Hello
I need help, I don't understand how to find out voltage of capacitor when voltage increase or decrease? I see the below formula. I plotted current time graph please help me

 

Is this homework?

Your setup looks OK. What's the problem? What is the analytical expression for i(t)?

 

You are asking to find the capacitor voltage when the voltage increases or decreases, which makes no sense.

The capacitor voltage change is the integral of the current (which is the total charge) into (or out of) the capacitor over time.
What don't you understand about that?

 

Is this homework?

Your setup looks OK. What's the problem? What is the analytical expression for i(t)?

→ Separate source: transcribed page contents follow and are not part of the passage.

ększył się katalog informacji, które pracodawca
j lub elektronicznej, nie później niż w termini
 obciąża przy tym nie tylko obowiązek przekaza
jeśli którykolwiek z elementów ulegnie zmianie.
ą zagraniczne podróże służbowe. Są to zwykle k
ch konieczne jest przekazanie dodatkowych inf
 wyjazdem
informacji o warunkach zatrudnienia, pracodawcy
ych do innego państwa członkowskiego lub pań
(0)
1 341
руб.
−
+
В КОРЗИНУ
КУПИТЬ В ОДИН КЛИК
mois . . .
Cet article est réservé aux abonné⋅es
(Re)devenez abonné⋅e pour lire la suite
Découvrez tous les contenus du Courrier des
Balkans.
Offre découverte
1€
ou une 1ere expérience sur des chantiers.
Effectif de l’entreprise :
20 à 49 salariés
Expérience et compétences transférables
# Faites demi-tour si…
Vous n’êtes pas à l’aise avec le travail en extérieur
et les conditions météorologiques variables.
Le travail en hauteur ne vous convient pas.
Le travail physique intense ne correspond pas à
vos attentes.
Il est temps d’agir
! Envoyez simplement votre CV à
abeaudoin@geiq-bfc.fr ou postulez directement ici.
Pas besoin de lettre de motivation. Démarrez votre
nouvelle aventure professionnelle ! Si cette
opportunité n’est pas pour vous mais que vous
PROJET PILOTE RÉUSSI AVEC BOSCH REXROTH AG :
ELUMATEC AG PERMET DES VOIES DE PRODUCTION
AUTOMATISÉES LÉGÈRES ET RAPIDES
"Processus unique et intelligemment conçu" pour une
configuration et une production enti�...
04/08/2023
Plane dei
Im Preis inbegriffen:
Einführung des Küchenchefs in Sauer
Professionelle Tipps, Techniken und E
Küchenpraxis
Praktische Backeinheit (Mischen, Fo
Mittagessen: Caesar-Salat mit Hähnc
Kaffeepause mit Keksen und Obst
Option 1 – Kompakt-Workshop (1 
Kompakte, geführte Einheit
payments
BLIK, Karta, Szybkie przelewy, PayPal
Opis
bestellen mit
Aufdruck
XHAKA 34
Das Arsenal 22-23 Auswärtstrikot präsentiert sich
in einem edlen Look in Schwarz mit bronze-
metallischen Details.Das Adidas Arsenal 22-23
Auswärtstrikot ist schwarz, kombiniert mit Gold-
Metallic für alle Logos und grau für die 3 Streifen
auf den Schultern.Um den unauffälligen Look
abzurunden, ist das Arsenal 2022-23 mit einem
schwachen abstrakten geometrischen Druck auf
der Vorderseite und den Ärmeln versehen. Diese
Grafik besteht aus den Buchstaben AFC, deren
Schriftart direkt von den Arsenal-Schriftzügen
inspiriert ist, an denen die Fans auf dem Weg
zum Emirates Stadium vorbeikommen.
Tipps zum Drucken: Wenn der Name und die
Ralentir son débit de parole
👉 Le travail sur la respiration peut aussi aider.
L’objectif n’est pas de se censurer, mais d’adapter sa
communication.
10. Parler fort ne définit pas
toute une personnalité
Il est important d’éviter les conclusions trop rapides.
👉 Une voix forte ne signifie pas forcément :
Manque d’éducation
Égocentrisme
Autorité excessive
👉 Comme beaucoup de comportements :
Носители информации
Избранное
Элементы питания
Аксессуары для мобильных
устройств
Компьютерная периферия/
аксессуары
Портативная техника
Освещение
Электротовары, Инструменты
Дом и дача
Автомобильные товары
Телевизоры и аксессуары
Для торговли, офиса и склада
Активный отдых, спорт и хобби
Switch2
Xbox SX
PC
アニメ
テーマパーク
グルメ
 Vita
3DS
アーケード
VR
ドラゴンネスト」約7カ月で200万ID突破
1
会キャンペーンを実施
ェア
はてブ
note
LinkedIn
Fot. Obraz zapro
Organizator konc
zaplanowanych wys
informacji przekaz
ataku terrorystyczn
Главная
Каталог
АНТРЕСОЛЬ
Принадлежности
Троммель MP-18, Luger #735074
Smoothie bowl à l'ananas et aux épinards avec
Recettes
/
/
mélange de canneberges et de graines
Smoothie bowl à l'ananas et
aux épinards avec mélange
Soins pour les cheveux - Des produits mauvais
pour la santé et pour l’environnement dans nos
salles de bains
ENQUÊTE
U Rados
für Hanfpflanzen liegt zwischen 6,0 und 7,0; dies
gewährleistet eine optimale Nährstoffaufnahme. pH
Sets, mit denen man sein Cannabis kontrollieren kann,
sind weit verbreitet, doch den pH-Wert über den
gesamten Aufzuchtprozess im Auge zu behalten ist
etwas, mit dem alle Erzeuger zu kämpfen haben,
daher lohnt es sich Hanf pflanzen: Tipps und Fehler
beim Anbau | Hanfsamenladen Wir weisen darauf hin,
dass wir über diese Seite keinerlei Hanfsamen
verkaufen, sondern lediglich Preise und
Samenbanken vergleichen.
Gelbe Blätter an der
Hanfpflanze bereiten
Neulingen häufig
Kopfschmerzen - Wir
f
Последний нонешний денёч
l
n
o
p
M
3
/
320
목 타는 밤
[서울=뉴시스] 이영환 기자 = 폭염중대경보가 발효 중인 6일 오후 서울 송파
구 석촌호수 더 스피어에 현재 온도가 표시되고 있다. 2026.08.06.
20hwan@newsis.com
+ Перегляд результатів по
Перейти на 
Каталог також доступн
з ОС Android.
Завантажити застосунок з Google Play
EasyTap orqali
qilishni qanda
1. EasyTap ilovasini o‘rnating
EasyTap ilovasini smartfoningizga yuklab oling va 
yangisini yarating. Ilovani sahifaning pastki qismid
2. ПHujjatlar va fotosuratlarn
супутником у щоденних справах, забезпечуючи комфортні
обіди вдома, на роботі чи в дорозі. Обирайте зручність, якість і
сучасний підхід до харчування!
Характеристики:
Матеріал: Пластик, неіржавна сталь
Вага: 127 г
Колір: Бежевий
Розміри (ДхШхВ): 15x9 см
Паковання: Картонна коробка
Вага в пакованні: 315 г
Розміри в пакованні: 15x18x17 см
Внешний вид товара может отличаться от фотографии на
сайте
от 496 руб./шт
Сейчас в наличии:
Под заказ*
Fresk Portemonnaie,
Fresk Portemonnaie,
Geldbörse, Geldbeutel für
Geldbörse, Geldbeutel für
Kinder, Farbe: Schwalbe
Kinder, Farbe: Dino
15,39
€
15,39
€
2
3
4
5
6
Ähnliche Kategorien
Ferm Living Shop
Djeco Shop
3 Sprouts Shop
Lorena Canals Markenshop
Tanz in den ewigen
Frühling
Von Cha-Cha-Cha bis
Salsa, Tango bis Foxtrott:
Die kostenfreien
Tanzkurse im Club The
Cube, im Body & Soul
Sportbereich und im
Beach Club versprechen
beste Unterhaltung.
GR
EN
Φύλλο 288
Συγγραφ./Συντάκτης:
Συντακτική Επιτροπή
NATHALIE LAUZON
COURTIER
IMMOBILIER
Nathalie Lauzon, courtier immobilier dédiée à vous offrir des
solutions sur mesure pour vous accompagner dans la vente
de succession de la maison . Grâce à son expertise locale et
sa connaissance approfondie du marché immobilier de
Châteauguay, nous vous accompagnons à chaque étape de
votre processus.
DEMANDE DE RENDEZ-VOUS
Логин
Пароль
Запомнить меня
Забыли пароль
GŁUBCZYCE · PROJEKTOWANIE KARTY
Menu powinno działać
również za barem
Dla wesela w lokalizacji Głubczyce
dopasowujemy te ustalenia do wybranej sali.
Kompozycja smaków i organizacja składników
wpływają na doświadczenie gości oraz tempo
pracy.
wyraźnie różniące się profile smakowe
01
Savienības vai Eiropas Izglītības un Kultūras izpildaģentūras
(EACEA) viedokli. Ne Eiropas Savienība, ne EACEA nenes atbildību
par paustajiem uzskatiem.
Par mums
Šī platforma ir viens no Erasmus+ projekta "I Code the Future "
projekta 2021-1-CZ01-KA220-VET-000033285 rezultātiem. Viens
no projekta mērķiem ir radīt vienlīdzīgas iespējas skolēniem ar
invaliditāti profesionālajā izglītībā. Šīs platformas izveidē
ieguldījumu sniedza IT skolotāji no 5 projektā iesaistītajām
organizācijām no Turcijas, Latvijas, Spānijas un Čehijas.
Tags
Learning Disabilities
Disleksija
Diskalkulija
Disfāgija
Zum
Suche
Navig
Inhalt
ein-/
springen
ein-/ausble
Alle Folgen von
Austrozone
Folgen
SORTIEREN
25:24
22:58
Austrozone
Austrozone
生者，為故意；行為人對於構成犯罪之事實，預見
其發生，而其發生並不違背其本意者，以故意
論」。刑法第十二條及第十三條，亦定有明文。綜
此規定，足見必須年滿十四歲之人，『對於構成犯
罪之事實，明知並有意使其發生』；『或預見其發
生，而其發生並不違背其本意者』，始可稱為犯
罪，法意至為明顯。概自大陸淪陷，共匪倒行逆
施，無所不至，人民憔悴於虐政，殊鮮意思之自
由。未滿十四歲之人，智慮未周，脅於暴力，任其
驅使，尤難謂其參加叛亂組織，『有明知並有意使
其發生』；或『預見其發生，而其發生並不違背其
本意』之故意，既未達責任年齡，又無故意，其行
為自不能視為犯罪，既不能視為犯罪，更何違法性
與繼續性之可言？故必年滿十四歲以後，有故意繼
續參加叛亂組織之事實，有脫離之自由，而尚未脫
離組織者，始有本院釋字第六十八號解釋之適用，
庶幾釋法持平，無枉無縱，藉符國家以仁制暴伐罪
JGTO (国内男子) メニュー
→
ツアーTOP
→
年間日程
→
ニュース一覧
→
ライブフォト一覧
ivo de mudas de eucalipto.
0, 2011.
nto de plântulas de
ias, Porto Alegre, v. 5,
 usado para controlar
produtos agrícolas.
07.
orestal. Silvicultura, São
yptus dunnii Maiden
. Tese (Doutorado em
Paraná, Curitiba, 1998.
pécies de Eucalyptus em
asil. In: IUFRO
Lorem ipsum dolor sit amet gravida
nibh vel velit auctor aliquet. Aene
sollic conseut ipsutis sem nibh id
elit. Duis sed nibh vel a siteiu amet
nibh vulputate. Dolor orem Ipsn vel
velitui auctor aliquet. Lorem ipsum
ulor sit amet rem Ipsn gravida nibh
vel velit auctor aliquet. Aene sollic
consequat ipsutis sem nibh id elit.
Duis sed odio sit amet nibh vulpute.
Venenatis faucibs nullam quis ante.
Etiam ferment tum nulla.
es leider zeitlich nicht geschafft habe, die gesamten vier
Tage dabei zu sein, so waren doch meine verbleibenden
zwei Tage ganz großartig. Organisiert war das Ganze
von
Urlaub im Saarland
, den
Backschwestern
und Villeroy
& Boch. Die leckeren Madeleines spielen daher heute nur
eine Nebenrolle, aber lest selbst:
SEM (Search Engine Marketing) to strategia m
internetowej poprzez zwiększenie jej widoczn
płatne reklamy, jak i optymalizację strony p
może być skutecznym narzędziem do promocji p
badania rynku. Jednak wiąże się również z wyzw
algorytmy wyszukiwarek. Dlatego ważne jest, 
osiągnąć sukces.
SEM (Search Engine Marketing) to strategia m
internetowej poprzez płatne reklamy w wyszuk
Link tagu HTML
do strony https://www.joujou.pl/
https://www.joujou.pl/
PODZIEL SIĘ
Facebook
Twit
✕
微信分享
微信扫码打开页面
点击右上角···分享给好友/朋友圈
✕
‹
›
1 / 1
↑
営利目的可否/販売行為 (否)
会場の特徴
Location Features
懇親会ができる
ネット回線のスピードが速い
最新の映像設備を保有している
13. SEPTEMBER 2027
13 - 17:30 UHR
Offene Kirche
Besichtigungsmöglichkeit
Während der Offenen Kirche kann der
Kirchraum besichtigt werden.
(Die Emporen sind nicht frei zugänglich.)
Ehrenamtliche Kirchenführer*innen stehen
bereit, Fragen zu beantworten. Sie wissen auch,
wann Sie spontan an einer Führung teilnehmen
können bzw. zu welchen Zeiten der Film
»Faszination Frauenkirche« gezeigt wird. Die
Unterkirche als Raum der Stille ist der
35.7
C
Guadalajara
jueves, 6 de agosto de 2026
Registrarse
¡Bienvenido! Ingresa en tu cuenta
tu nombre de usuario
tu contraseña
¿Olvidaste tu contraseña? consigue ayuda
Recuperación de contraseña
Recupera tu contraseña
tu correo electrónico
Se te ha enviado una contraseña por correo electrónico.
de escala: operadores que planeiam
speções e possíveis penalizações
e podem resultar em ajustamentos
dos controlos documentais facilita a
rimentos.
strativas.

No I plotted graph just for my understanding. Any you asking the value of t1 and t2

 

You are asking to find the capacitor voltage when the voltage increases or decreases, which makes no sense.

The capacitor voltage change is the integral of the current (which is the total charge) into (or out of) the capacitor over time.
What don't you understand about that?

Please look at formula, I want to find out voltage V

 

Please look at formula, I want to find out voltage V

Do you not know how to do the integration in the formula?
That's how you calculate the capacitor voltage.
If not then you need to start studying calculus.

 

Do you not know how to do the integration in the formula?
That's how you calculate the capacitor voltage.
If not then you need to start studying calculus.

Look at handy calculation

 

The handy calculation omitted the 1/C term. Otherwise it looks good to me.

 

So what happened to C and Vo?

 

How did your i(t) suddenly go to just being t?

On what basis, given the plot of i(t) you showed, are you claiming that i(t) = (1 A/s)·t between t = 2 s and t = 4 s?

What happened to the capacitance?

If you would bother to track your units (which I have warned you about repeatedly) you would have seen that the units on your answer don't work out to volts. The fact that you refuse to track your units only proves that you don't really care about getting the answer correct.